We lost lock from the calibration, so we tried to lock ALS without the linearization (some background in this alog: 83278.) An active measurement of the transfer function from DRIVEALIGN_L to MASTER out was 1 without the linearization, and -0.757 with the linearization on. So I've changed the DRIVEALIGN gain to -1.3 in the ALS_DIFF guardian when the use_ESD_linearization is set to false.
We tried this once, and it stayed locked for a DARM gain of 400, but unlocked as the UIM boosts were turning on. We tried this again but it also didn't lock DIFF, so it is now out of the guardian again.
I looked at a few more of the past ALS DIFF locks, both sucsesful and unsucsesful attempts we are saturating the ESD (either the DAC or the limiter in the linearization) in the first steps of locking DIFF. We do these steps quite slowly, stepping the darm gain to 40 waiting for the DARM1 ramp time, stepping it to 400, then waiting twice the ramp time, then engaging the boosts for offloading to L1. I reduced the ramp time from 5 seconds to 2 seconds to make this go faster. This worked on the first locking attempt, but that could be a coincidence.
We will leave this in for a while, so that we can compare how frequently we loose lock at LOCKING_ALS. In the last 7 days we've had 48 LOCKING_ALS locklosses, and 19 locklosses from NLN, so roughly 2.5 ALS locklosses per lock stretch.
Since the time of this alog, around 19 UTC on March 13th, we've had 68 locking_ALS locklosses and 12 NLN locklosses, so about 6 locklosses per sucsesful lock. It seem though that the change to 2 seconds was never in place, and the guardian code still said 5 seconds.

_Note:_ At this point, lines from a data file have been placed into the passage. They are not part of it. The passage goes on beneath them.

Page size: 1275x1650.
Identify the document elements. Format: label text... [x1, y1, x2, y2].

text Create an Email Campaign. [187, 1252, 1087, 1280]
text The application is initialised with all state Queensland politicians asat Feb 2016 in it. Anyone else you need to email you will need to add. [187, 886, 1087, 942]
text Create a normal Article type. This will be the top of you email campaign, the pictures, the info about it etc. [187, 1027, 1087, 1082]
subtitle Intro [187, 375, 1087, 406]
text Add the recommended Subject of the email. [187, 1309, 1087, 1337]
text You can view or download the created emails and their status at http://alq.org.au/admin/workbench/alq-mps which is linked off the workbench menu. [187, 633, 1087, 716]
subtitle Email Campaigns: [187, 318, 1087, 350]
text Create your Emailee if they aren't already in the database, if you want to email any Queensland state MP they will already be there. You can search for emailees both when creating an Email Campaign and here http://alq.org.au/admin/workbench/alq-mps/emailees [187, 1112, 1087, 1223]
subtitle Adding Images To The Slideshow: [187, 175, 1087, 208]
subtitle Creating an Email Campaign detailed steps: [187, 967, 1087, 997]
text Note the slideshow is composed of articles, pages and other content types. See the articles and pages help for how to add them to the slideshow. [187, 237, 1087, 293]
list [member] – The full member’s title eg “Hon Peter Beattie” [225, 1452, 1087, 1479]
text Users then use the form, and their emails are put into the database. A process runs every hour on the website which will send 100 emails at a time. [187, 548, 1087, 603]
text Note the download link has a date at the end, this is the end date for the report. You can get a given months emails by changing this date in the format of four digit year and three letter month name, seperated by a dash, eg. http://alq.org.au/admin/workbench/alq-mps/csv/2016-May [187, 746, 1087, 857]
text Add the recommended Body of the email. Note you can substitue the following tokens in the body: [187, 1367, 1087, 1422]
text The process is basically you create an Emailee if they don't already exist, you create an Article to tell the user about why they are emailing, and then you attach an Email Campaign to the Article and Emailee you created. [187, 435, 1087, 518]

So this issue seems to be getting worse without any change.
Now I've loaded the change to 2 seconds, so this should be sped up after today's maintence window.
I've looked at a bunch more of these locklosses, and they mostly happen in the time when the DARM gain is ramping, less often as the boosts are coming on in L1, and 1 I saw happened while COMM was locking.
In all the cases the linearization seems to hit its limiter before anything else goes wrong.